I'm studying buffer overflow and solving some wargames. There was a problem that all of the stack memory above the buffer is set to 0 except return address of main, which will be:
buffer
[0000000...][RET][000000...]
and I can overwrite that RET. So I found some hints for solving this problem. It was to use LD_PRELOAD. Some people said that LD_PRELOAD's value is in somewhere of stack not only in environment variable area of stack. So I set LD_PRELOAD and search it and found it using gdb.
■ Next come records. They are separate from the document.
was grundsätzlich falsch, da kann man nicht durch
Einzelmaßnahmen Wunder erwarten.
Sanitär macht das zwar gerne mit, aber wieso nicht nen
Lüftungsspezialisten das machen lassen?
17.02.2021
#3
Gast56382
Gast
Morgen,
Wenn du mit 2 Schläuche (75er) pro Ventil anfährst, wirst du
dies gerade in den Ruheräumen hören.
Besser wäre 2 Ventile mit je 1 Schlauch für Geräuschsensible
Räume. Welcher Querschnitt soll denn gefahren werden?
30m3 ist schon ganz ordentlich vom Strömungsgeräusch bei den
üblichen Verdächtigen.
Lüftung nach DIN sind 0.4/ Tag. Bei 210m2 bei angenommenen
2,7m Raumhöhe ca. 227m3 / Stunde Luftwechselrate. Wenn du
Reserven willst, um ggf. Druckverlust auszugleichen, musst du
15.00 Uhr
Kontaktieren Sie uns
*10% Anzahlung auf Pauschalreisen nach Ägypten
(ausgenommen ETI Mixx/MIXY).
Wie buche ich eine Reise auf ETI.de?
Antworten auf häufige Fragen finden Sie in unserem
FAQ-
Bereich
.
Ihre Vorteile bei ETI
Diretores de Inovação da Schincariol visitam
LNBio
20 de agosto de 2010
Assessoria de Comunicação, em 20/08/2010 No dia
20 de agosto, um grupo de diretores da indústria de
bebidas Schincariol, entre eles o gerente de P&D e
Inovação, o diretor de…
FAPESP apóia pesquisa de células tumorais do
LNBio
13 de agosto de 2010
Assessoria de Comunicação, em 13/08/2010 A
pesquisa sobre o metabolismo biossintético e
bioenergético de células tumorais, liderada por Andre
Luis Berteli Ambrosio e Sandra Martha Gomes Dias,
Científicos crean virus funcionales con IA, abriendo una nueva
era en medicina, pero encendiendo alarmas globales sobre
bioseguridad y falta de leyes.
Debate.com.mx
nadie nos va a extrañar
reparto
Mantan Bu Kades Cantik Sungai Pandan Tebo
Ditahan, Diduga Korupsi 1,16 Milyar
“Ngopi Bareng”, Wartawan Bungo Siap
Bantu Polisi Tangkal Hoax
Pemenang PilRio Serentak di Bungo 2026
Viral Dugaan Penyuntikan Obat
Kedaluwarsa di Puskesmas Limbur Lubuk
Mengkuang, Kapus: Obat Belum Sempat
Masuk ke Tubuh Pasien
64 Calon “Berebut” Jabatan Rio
$ export LD_PRELOAD=/home/coffee/test.so
$ gdb -q abcde
(gdb) b main
Breakpoint 1 at 0x8048476
(gdb) r
Starting program: /home/coffee/abcde
Breakpoint 1, 0x8048476 in main ()
(gdb) x/s 0xbffff6df
0xbffff6df: "@èC\001@/home/coffee/test.so"
(gdb) x/s 0xbffffc59
0xbffffc59: "LD_PRELOAD=/home/coffee/test.so"
(gdb) q
The program is running. Exit anyway? (y or n) y
$
So there is! Now I know that LD_PRELOAD's value is on stack below the buffer and now I can exploit!
But I wonder why LD_PRELOAD is loaded on that memory address. The value is also on environment variable area of the stack!
What is the purpose of this? Thanks.